Beschrijving van identiteitsontwikkeling

Identiteitsontwikkeling is iets wat bij ieder mens als een geleidelijk proces kan worden gezien. Iedereen is op zoek naar een positief zelfbeeld en zal daarom stappen nemen om zowel persoonlijk als sociaal een goede identiteit op te bouwen. Hoewel identiteitsontwikkeling dus als een continu proces kan worden gezien, is er ook belangrijke periode te typeren voor de ontwikkeling van de identiteit. Tijdens de adolescentie (tussen periode van jeugdige tot volwassen) vinden de belangrijkste veranderingen in de identiteit plaatst.

De vier voorwaarden van identiteitsontwikkeling

Volgens Erik Erikson kun je spreken van een eigen identiteit als er sprake is van de volgende 4 voorwaarden in jouw eigen identiteitsontwikkeling:

  1. Besef van continuïteit:  het besef hebben dat je het gehele leven dezelfde persoon bent en blijft. Deze voorwaarde is verdwenen bij de dementerende mensen.
  2. Besef van herkenning en erkenning:  het besef van wederzijdsheid. In dit geval verwacht je dat je eigen zelfbeeld overeenkomt met het beeld dat anderen van je hebben. Als jij vindt dat je veel doorzettingsvermogen hebt dan verwacht je dat anderen dit ook van jou vinden. Je bent jezelf en speelt niemand anders. Je doet jezelf dus ook niet anders voor.
  3. besef van vrijheid in afhankelijkheid:  hier staat zelfacceptatie centraal. Je houdt rekening met anderen en kunt je eigen keuzes maken. 
  4. besef van een zinvolle toekomst:  je koestert hier je idealen. Het creëren van verwachtingen en doelen om zo in de toekomst te investeren zijn hier belangrijk.
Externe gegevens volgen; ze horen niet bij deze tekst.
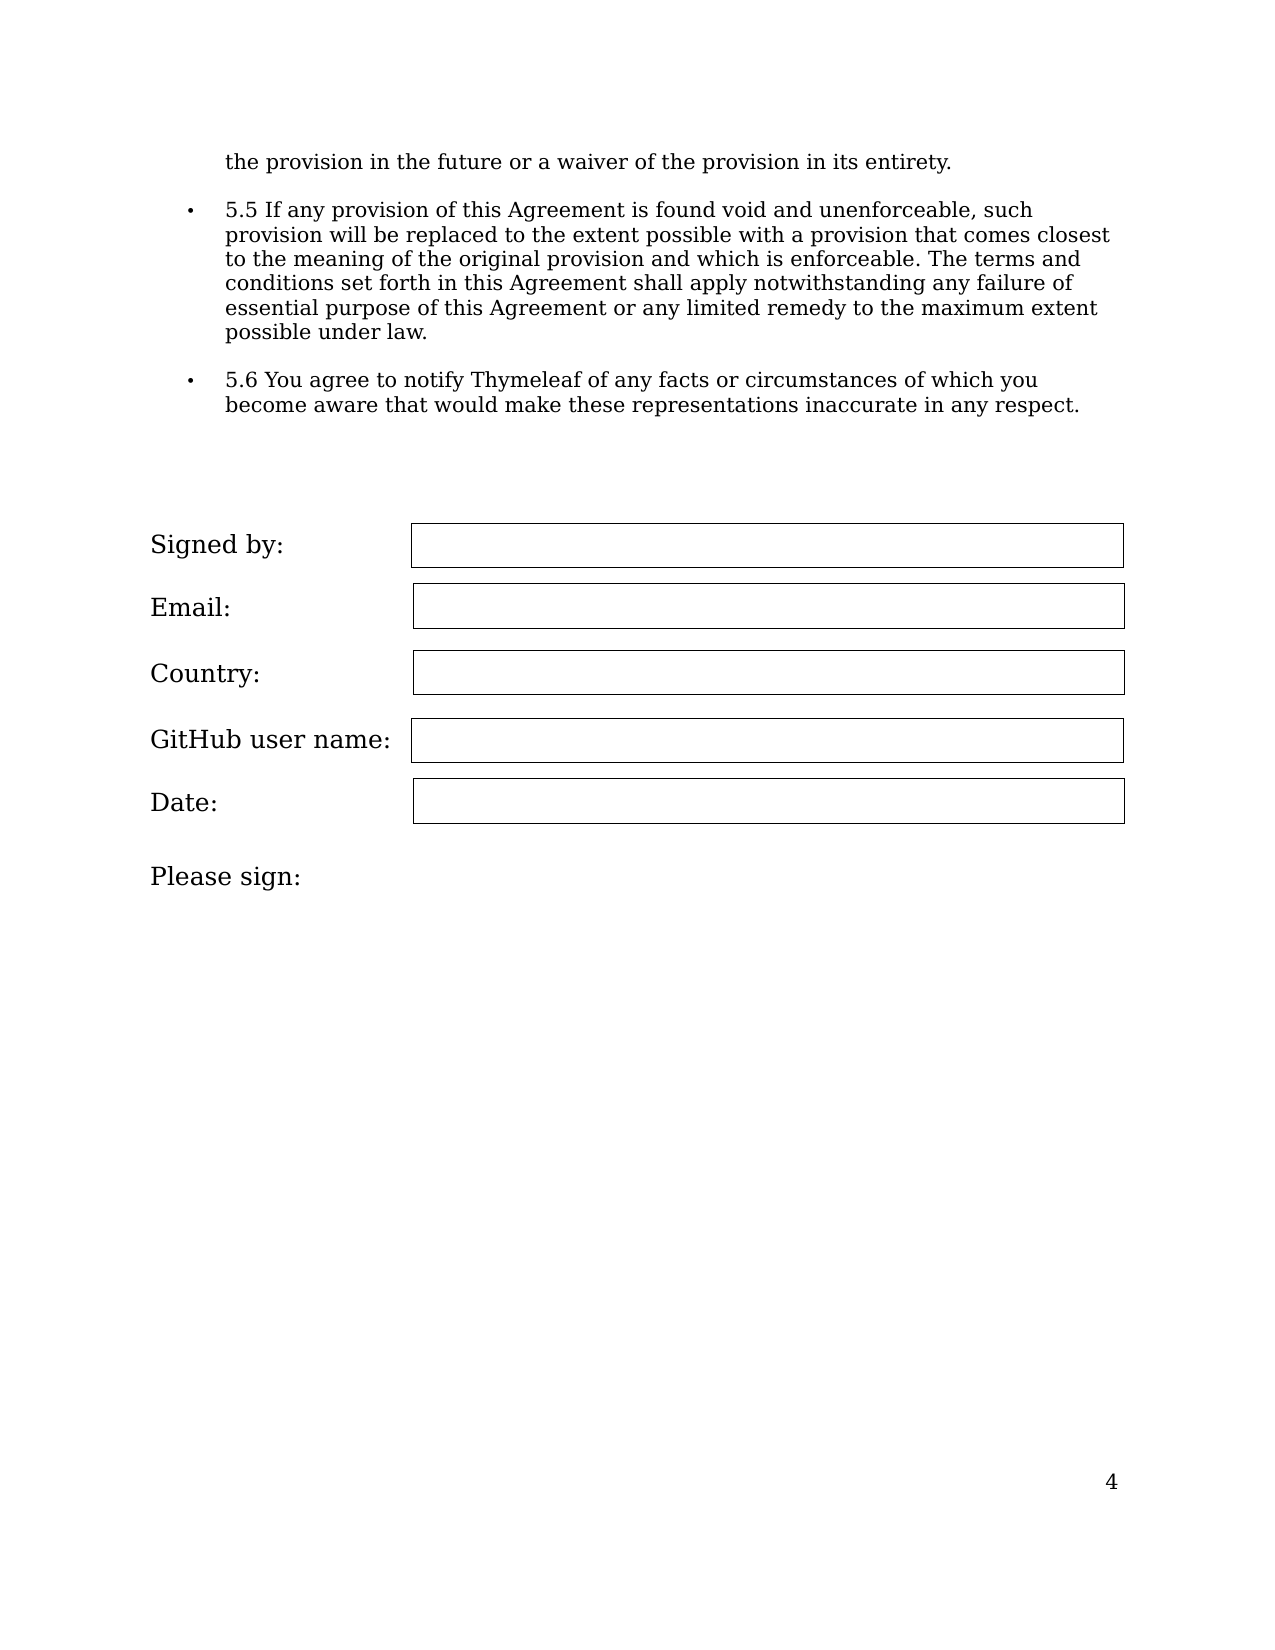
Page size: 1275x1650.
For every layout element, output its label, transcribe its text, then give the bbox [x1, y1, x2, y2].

list 5.6 You agree to notify Thymeleaf of any facts or circumstances of which you become aware that would make these representations inaccurate in any respect. [187, 368, 1125, 417]
text Please sign: [150, 862, 1125, 891]
list the provision in the future or a waiver of the provision in its entirety. [187, 150, 1125, 198]
list 5.5 If any provision of this Agreement is found void and unenforceable, such provision will be replaced to the extent possible with a provision that comes closest to the meaning of the original provision and which is enforceable. The terms and conditions set forth in this Agreement shall apply notwithstanding any failure of essential purpose of this Agreement or any limited remedy to the maximum extent possible under law. [187, 198, 1125, 368]
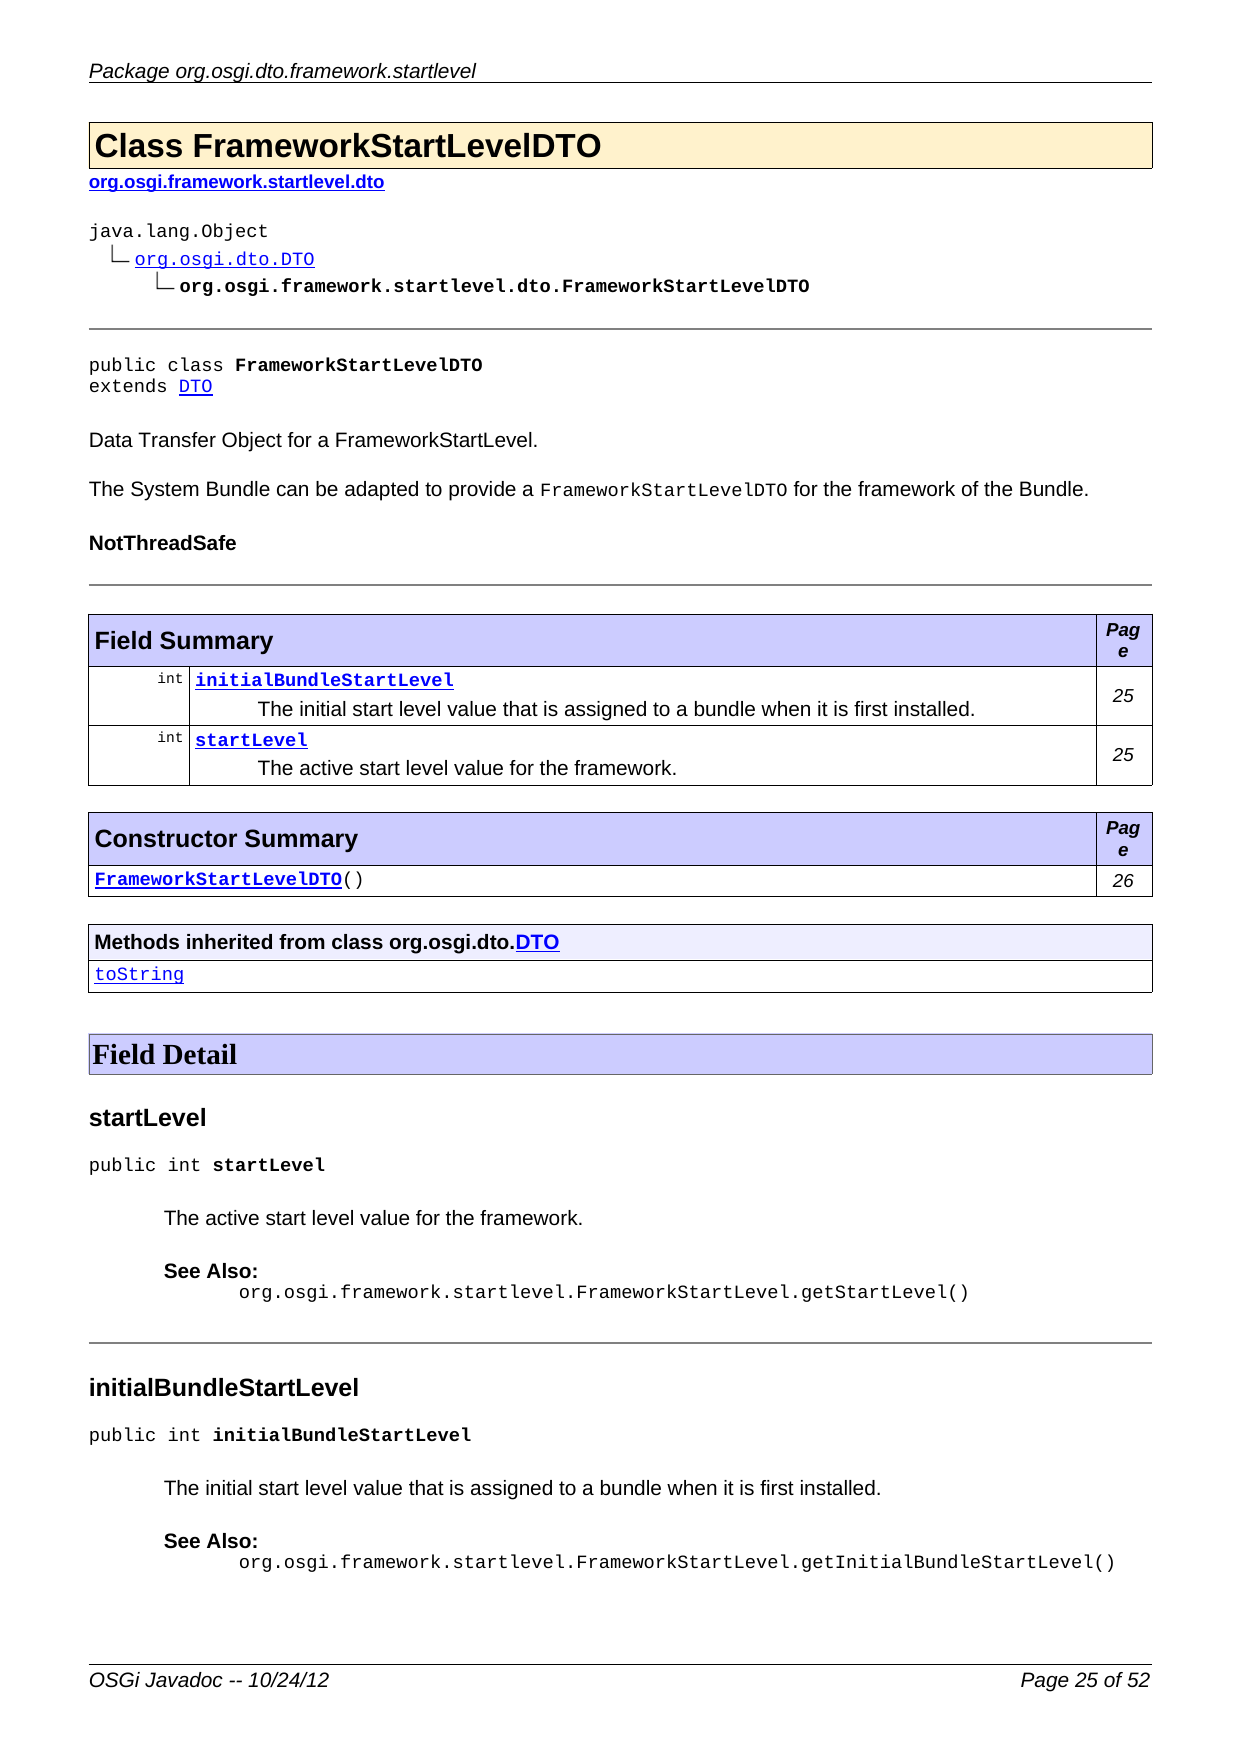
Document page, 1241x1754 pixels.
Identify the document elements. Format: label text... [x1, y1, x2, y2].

text Data Transfer Object for a FrameworkStartLevel. [88, 427, 1152, 451]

Ontwikkelingsfasen van de identiteitsontwikkeling

Naast de 4 voorwaarden voor identiteitsontwikkeling heeft Erik Erikson ook de ontwikkelingsfasen voor de identiteitsontwikkeling beschreven. Dit zijn 8 verschillende ontwikkelingsfasen waarvan 5 van de fasen plaatsvinden in de kindertijd.  Deze 5 fasen zullen hieronder verder worden beschreven.

  1. Fundamenteel vertrouwen vs fundamenteel wantrouwen (0-1 jaar): Een kind hoort in deze fase een groot gevoel van vertrouwen te krijgen in de sociale omgeving. 
  2. Autonomie vs schaamte en twijfel ( 1-4 jaar):  Hier staat zelfstandigheid centraal. Hierbij is het leren kennen van grenzen ook belangrijk. In deze fase kan een kind echter ook twijfel over de eigen mogelijkheden waardoor onzekerheid en schaamte de identiteit kunnen belemmeren.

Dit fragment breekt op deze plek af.